23.

1.8K 62 0
                                    

***
Aku berangkat diantar Kak Adnan pagi ini. Yang selalu tidak sabar menungguku bersiap-siap.

"Dek udah jam berapa ini, buruan dong!" teriak Kak Adnan dari lantai bawah.

"Iya kak sabar aduh!" balasku sambil menyisir rambut.

Aku berlari menuruni tangga setelah selesai menyisir dan langsung menyambar tas.

"Ma aku berangkat ya!" seruku sambil mencium tangan. Kak Adnan sudah pamitan daritadi dan menungguku di dalam mobil dengan tidak sabar.

"Iya, hati-hati ya."

Aku masuk kedalam mobil.

"Mau ke sekolah durasi siap-siapnya sama aja kayak mau ke pesta!"

"Namanya juga cewek kak, emang ribet. Makanya punya cewek. Biar tau." balasku sambil mengoleskan lipgloss ke bibir pucatku. Aku akan terlihat tidak segar tanpa lipgloss.

"Lo aja udah menggambarkan segala keribetan cewek kok."

"Tuhkan, cari cewek lah kak! Biar gak galak-galak banget jadi cowok."

"Ya lo adek gue. Wajar gue galak. Sama cewek yang bukan adek beda lagi."

"Ih."

"Apa? Lo juga gak rese kan kalo lagi sama Ale? Beda sama pas bareng gue?"

"Iya lah. Ale kan lucu. Gak kayak Kak Adnan."

"Lucu lucu di confess bingung. Oon lo."

"Lo sendiri apakabar sama Lala? Orangnya ditanya malah gitu nggak mau ngungkit."

"Ntar aja ah ceritanya. Masih pagi."

Kenapa? Lala seperti menyembunyikan sesuatu, ternyata Kak Adnan juga.

Sampai di depan gerbang sekolah, Kak Adnan nenghentikan mobil.

"Belajar yang bener. Daripada lo nyesel." ujar Kak Adnan sambil mengacak-acak rambutku. Aku segera melangkah turun dari mobil.

Sekarang sudah jam 6.15, tapi kebanyakan kelas hanya terisi sekitar 10-15 orang. Ale pasti belum datang.

"Halo, Tia." sapa sebuah suara mengejutkanku.

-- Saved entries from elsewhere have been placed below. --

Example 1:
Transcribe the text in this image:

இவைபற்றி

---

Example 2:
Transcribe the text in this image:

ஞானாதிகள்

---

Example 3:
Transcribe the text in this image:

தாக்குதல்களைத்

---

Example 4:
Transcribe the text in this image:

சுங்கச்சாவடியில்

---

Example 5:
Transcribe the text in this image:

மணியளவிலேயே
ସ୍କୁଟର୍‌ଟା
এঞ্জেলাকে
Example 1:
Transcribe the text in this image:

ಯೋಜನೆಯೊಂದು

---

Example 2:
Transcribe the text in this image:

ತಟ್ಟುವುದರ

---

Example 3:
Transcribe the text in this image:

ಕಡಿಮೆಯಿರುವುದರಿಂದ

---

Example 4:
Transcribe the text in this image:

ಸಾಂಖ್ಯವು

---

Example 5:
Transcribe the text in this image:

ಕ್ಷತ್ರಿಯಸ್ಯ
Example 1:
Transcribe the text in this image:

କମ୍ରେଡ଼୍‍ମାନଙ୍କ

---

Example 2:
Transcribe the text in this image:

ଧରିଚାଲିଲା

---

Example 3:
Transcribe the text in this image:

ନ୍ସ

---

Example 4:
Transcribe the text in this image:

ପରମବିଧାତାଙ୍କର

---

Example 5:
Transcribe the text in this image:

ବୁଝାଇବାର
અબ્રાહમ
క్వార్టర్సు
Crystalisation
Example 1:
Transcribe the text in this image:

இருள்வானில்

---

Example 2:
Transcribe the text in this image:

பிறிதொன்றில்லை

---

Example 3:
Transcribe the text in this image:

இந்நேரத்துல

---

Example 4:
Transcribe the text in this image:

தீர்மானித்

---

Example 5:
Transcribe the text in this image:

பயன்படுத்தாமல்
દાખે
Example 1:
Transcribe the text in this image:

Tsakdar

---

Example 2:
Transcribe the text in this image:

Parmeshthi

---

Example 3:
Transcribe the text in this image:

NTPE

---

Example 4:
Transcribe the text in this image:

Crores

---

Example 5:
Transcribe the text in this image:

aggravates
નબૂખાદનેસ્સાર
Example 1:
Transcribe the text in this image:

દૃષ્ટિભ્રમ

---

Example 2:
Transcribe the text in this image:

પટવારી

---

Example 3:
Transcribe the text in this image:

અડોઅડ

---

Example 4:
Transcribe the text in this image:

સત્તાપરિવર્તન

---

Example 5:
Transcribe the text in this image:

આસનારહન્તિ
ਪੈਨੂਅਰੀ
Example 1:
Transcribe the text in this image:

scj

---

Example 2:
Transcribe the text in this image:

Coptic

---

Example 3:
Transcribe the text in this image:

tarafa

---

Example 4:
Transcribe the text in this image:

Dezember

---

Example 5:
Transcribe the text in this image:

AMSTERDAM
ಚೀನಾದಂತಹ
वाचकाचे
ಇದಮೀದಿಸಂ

Ian. Bukan, bukan Ian Somerhalder. Adrian.

"Hai, Ian." tipikal murid rajin dan pintar macam Ian tidak akan pernah datang melewati jam 6.15. Ian dan Ale sama-sama termasuk dalam daftar most wanted guys di sekolah. Karena aku mengenal mereka berdua, aku bisa melihat jelas pribadi mereka yang sangat berbeda. Kemampuan, jelas berbeda. Ian bisa menghitung besaran vektor, sementara Ale bisa menghitung elastisitas permintaan dan penawaran. Penampilan Ian di sekolah tidak akan berubah dari pagi sampai sore, rambutnya normal tidak berjambul dan kaku saat dipegang karena gel, dan celananya bukan chino dan itu juga tidak dikecilkan. Ale kebalikannya, pagi hari masih rapi kemudian saat istirahat pertama kemejanya mulai keluar-keluar, rambut berjambul dan kaku, celananya chino bukan celana seragam, dan jarang pakai kaus kaki. Tapi aku sendiri tidak bisa membayangkan Ale seperti Ian, atau sebaliknya. Mereka juga selalu terlihat spesial di hati pengagum mereka masing-masing.

"Kok udah gak sama Ale berangkatnya?" tanya Ian.

"Iya waktu itu kan cuma karena supir gue lagi mudik dan gak ada yang bisa nganterin, terus dia nawarin jemput gue."

"Oh, gue kirain kalian lagi berantem. Hahaha."

"Hah? Nggak...biasa aja ah. Lo pulang sendirian mulu, kapan ada yang bisa diajakin pulang bareng?"

"Nanti fans gue berkurang kalo gue punya cewek, gimana?" Ian memang suka bercanda soal ganteng dan banyak fans, meskipun sebetulnya itu benar-benar terjadi.